Il sindaco di Siracusa, Francesco Italia, è intervenuto sugli ultimi sviluppi legati alla cessione e l’iscrizione degli azzurri in Serie D. Intervistato da SiracusaNews ha fatto sapere che gli aretusei sarebbero vicini a superare l’impasse degli ultimi giorni e si viaggerebbe spediti verso l’iscrizione nei dilettanti. Cosa che sarebbe anche confermata dall’approdo in città di Alessandro Ricci, presidente del Siracusa, giunto dopo giorni di dubbi e incertezze. Ma che la pratica Serie D sia già il sicuro, questo il sindaco Italia non può ancora confermarlo.
Siracusa, sindaco Italia: “Si può sbloccare la fideiussione
Queste le parole del sindaco Italia sulle ultime in casa Siracusa: “Mi sono attivato e ho verificato che permane l’interesse di alcuni imprenditori nei confronti della squadra. L’obiettivo che ci siamo dati, anche in precedenza con dei tifosi che sono venuti a parlare con noi, è l’iscrizione in Serie D. Perché ciò potesse accadere, erano necessarie due cose. In primo luogo, il saldo dei debiti pregressi con INPS, per cui la società ha ottenuto una dilazione e so che la prima rata è stata pagata. Questo era essenziale per il secondo punto, ovvero lo sblocco della fideiussione. Che non finisce nelle tasche del proprietario, ma serve per pagare i tesserati”.

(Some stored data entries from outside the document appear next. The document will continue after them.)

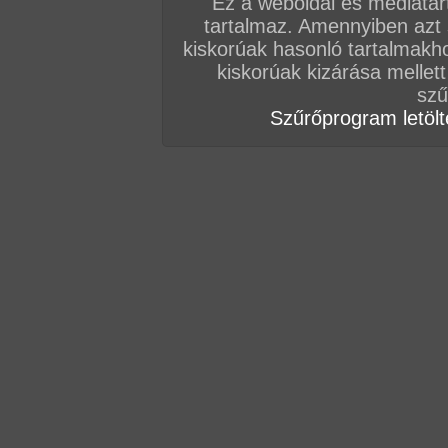
Ez a weboldal és médiatar
tartalmaz. Amennyiben azt
Vissza a sorozatokhoz
kiskorúak hasonló tartalmakh
Hozzászólás írásához be kell jelentkezn
kiskorúak kizárása mellett
szű
Szűrőprogram letölté
AZ EDDIGI HOZZÁSZÓLÁSOK
hozzászólás / oldal
hozzászólás / oldal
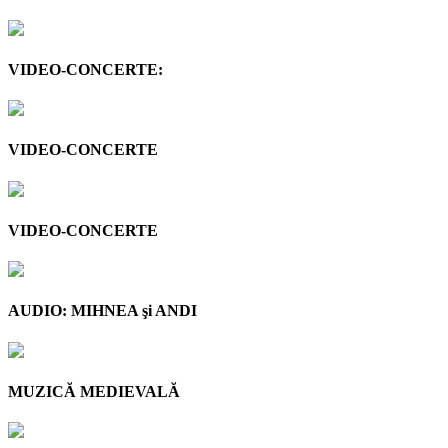
VIDEO-CONCERTE:
VIDEO-CONCERTE
VIDEO-CONCERTE
AUDIO: MIHNEA şi ANDI
MUZICĂ MEDIEVALĂ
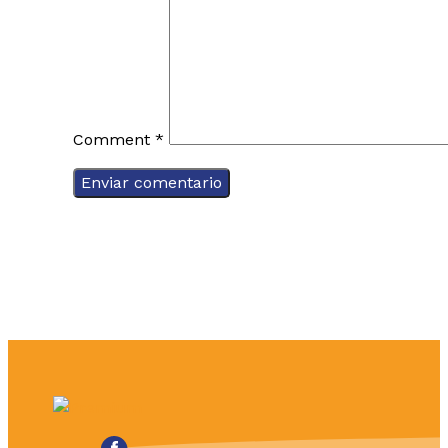
Comment
*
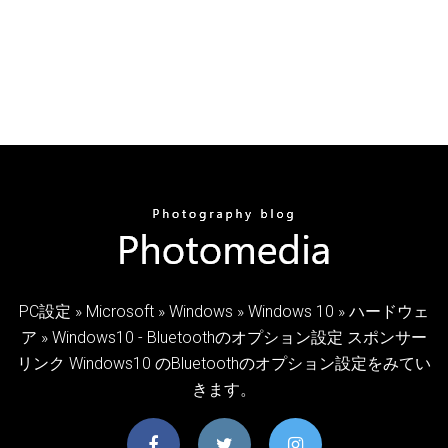
PC設定 » Microsoft » Windows » Windows 10 » ハードウェ
ア » Windows10 - Bluetoothのオプション設定 スポンサー
リンク Windows10 のBluetoothのオプション設定をみてい
きます。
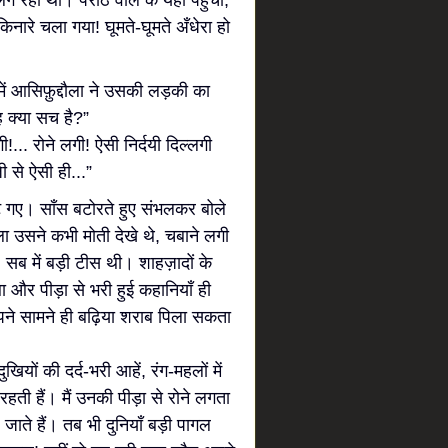
ग रही थी। पराठे वाले के यहाँ पहुँचा,
नारे चला गया! घूमते-घूमते अँधेरा हो
ं आसिफ़ुद्दौला ने उसकी लड़की का
वह क्या सच है?”
... रोने लगी! ऐसी निर्दयी दिल्लगी
जी से ऐसी ही...”
 गए। साँस बटोरते हुए संभलकर बोले
ा उसने कभी मोती देखे थे, चबाने लगी
 सब में बड़ी टीस थी। शाहज़ादों के
ा और पीड़ा से भरी हुई कहानियाँ ही
 अपने सामने ही बढ़िया शराब पिला सकता
दुखियों की दर्द-भरी आहें, रंग-महलों में
ती हैं। मैं उनकी पीड़ा से रोने लगता
ल जाते हैं। तब भी दुनियाँ बड़ी पागल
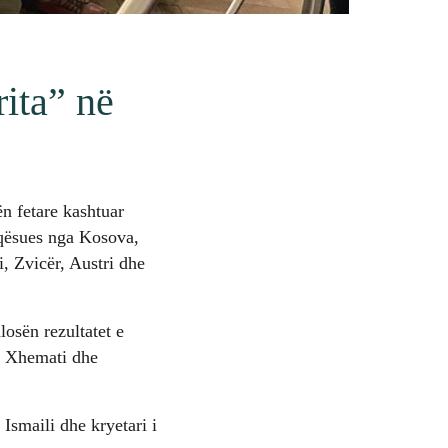
ita” në
n fetare kashtuar
aqësues nga Kosova,
, Zvicër, Austri dhe
losën rezultatet e
t. Xhemati dhe
Ismaili dhe kryetari i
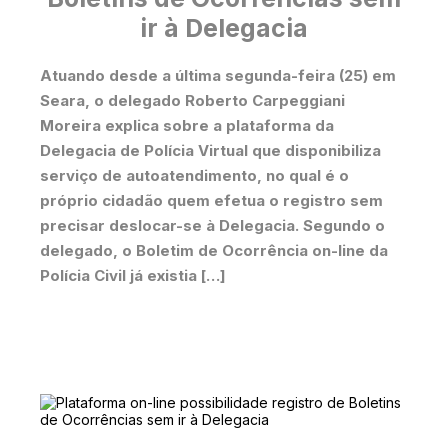
ir à Delegacia
Atuando desde a última segunda-feira (25) em
Seara, o delegado Roberto Carpeggiani
Moreira explica sobre a plataforma da
Delegacia de Polícia Virtual que disponibiliza
serviço de autoatendimento, no qual é o
próprio cidadão quem efetua o registro sem
precisar deslocar-se à Delegacia. Segundo o
delegado, o Boletim de Ocorrência on-line da
Polícia Civil já existia […]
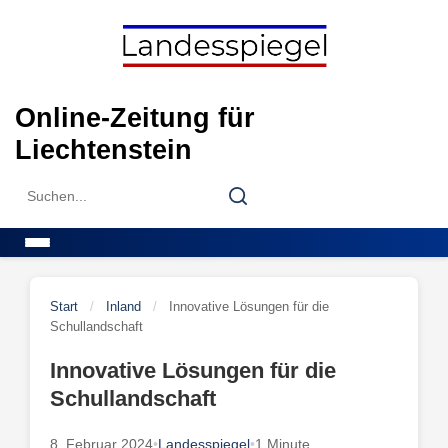
Skip
to
content
Online-Zeitung für
Liechtenstein
Search
Search
for:
Menu
Start
/
Inland
/
Innovative Lösungen für die
Schullandschaft
Innovative Lösungen für die
Schullandschaft
8. Februar 2024
•
Landesspiegel
•
1 Minute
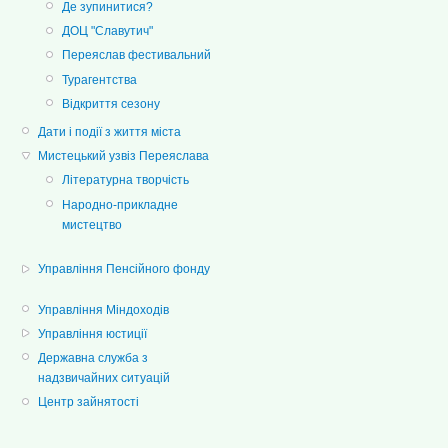
Де зупинитися?
ДОЦ "Славутич"
Переяслав фестивальний
Турагентства
Відкриття сезону
Дати і події з життя міста
Мистецький узвіз Переяслава
Літературна творчість
Народно-прикладне
мистецтво
Управління Пенсійного фонду
Управління Міндоходів
Управління юстиції
Державна служба з
надзвичайних ситуацій
Центр зайнятості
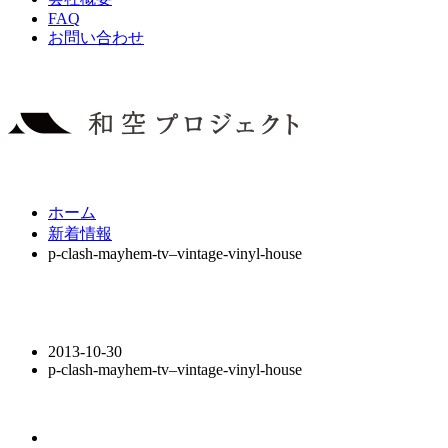
FAQ
お問い合わせ
ホーム
新着情報
p-clash-mayhem-tv–vintage-vinyl-house
2013-10-30
p-clash-mayhem-tv–vintage-vinyl-house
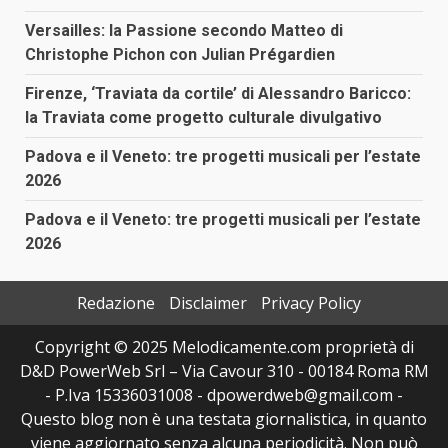
Versailles: la Passione secondo Matteo di
Christophe Pichon con Julian Prégardien
Firenze, ‘Traviata da cortile’ di Alessandro Baricco:
la Traviata come progetto culturale divulgativo
Padova e il Veneto: tre progetti musicali per l’estate
2026
Padova e il Veneto: tre progetti musicali per l’estate
2026
Redazione
Disclaimer
Privacy Policy
Copyright © 2025 Melodicamente.com proprietà di
D&D PowerWeb Srl – Via Cavour 310 - 00184 Roma RM
- P.Iva 15336031008 - dpowerdweb@gmail.com -
Questo blog non è una testata giornalistica, in quanto
viene aggiornato senza alcuna periodicità. Non può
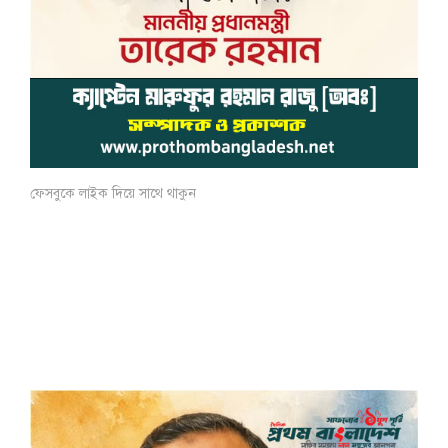
ফেসবুকে লাইক দিয়ে সাথে থাকুন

Il primo cittadino ha anche mantenuto un contatto con la società azzurra: “Ricci l’ho sentito e mi ha confermato che vuole iscrivere la squadra in Serie D. E farà di tutto per chiudere questa pratica. So anche delle cose che dirà lui, e che non voglio anticipare. Sicuramente avremo modo di verificare quello che accadrà, perché io come sindaco ma anche la città siamo in attesa. Ho parlato anche con presidenti di altre società in questi mesi, so quanto è complicato il momento. Siamo in una fase in cui dobbiamo stare concentrati sull’obiettivo di salvare la Serie D“.
“Calcio affare a perdere, sempre vicini ai tifosi”
Il sindaco Italia è però anche proiettato verso il futuro del Siracusa, a chi possa garantirlo: “Una volta iscritta, si apre un ventaglio di possibilità per la società, legate a soggetti che possono entrare o uscire. Ma manterremo l’attenzione alta, perché voglio ricordare che siamo l’amministrazione che ha speso un milione e mezzo per lo stadio De Simone. Allo stesso tempo, ci sono dei tifosi che hanno investito per tenere in vita la squadra, li ho anche ringraziati”.
“Durante questi anni, abbiamo sempre accompagnato la squadra e i tifosi e non li abbiamo mai lasciati soli nemmeno in un periodo così complicato. Voglio comunque ribadire una cosa: per prendere e gestire una squadra di calcio, serve un patrimonio importante e averlo disponibile. Perché una squadra di calcio è un business a perdere. E non è detto che a Siracusa ci sia gente che voglia fare questi investimenti”, conclude Italia.